En el año 2017 conocí a mi hombre. Nos encontramos a través de las letras. Ambos somos escritores, poetas, mágicos. Hubo conexión de inmediato, como si nos conociéramos de toda la vida. Y es que él cambiaría toda mi vida y me ayudaría muchísimo en mi autogestación y renacimiento. Al principio él me llamaba Mari de cariño. En ese mismo año, escribió un breve cuento titulado Desnuda frente al espejo que, como buen reflejo penetrante que somos el uno del otro, reverberé poco después en otro microcuento llamado Desnudo frente al espejo. En su escrito, para no revelar mi apodo Mari, agarró la primera letra y la puso como la última, resultando Arim. Nunca un pseudónimo me había terminado de convencer, pero con Arim amé su sonoridad, su lírica, y más tarde decreté que ése no sería mi alias, sino mi nuevo nombre.

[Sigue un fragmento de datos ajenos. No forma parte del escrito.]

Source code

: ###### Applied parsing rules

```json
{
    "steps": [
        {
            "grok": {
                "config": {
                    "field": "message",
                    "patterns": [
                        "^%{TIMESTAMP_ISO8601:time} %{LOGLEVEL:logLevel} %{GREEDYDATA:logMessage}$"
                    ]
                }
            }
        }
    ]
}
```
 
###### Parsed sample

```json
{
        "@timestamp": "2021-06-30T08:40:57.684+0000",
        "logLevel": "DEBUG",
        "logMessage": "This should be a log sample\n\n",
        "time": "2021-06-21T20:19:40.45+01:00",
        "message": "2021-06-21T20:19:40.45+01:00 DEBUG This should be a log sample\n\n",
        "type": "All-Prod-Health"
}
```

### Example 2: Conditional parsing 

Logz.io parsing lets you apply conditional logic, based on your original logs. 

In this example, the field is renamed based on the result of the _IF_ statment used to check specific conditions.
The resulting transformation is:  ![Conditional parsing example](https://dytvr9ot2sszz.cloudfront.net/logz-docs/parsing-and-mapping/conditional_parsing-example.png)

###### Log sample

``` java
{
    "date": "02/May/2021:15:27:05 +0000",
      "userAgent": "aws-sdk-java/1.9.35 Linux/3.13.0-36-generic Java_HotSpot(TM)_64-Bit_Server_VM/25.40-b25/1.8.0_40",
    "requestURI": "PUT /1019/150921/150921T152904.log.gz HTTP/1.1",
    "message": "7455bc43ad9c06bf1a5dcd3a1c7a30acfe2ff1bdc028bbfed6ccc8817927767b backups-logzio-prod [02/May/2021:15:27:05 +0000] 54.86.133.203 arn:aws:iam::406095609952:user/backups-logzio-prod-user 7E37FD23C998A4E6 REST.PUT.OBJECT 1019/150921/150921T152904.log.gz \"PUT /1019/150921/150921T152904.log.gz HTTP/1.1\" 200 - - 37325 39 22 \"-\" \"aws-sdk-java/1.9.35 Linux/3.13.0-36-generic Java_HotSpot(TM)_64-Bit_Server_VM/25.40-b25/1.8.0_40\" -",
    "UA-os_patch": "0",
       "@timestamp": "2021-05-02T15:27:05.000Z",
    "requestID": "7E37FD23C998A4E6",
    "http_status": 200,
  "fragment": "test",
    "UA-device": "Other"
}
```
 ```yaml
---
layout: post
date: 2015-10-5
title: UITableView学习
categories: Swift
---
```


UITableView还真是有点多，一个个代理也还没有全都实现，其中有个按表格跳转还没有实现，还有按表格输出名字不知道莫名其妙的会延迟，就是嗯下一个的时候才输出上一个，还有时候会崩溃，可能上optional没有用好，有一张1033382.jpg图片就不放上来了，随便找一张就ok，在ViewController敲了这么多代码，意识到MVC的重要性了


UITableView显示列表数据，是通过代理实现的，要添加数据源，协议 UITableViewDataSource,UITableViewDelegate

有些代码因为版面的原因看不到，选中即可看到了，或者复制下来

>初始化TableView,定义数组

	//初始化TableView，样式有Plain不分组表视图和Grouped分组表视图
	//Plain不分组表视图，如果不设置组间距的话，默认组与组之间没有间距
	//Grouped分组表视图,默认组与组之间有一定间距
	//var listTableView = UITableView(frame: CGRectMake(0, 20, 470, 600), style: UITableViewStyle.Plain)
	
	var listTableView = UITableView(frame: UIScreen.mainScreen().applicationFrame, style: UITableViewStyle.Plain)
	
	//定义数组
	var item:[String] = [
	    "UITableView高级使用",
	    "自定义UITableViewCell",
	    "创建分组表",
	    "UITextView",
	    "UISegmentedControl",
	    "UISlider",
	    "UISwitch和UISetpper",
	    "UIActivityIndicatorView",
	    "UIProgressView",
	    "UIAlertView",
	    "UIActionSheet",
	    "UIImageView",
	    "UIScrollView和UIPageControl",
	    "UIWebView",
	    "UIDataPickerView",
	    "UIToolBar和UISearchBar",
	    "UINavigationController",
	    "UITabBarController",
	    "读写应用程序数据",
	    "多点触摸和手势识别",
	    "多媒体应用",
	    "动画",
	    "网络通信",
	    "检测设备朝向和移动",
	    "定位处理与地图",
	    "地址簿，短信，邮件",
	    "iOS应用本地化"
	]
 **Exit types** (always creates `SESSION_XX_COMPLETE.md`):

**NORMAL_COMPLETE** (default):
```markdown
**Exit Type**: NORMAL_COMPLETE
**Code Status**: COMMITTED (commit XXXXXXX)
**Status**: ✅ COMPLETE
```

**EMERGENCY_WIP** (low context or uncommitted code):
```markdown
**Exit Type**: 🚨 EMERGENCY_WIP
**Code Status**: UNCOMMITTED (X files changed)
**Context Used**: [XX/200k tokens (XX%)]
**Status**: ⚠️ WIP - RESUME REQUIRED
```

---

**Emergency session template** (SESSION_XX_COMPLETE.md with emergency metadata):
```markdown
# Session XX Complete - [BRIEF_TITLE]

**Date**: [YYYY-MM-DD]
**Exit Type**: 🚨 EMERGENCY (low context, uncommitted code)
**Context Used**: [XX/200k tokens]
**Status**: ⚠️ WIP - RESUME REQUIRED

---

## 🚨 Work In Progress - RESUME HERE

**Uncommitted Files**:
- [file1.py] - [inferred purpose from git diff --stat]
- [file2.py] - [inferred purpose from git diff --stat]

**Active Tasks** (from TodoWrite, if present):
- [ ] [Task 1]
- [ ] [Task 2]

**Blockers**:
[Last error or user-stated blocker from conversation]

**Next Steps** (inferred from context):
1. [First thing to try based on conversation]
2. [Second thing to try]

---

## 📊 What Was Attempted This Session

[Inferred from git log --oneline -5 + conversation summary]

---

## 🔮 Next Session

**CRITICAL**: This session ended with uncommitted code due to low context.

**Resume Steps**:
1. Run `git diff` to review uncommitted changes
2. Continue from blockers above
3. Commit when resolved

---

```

Poco después de cruzar nuestras existencias, mi novio me regaló mi carta natal tolteca, realizada por unos conocidos suyos expertos en culturas prehispánicas. En ella aparecía que mi nombre es Atzin, que en el idioma náhuatl se traduce como venerable agua o agüita. Me pareció un significado muy bonito, profundo cual océano, vital por el continuo movimiento y amoldable a simple vista, pero dotado de gran fuerza y perseverancia que moldea hasta la piedra más firme. Mi hombre tampoco eligió nacer donde nació, en México, impregnado de una diversidad cultural tan grande, pero ambos decidimos unirnos y ahora yo porto en mi apellido su cultura y en mi nombre parte de mí reordenada.
Arim Atzin, conscientemente renacida en esta existencia, más cercana a mi esencia, anacrónica, pero temporalmente dentro de este vehículo de carne y memoria, con la ayuda del espejo de amor propio y tras tres décadas empujando. Me heredo a mí misma desfragmentada y vuelta a orientar en nombre de mi dualidad. Heredo como único apellido el significado de mi alma al acoplarse a este mundo y en esta vida. Me doy a luz a mí misma y descoso las sombras. Sueño, sueno y resueno: me siento y no hay límites que me definan.